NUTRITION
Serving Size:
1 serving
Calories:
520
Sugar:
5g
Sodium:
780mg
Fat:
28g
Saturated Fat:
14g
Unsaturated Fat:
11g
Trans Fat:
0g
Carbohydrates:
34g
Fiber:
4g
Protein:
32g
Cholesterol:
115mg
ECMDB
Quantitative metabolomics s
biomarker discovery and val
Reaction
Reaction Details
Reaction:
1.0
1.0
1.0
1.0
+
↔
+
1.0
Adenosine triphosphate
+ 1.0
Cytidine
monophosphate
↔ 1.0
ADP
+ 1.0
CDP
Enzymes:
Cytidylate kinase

Problem requirements: Determine how many lines in the listing hold the word "Reaction". Give only that figure.

Response area: 3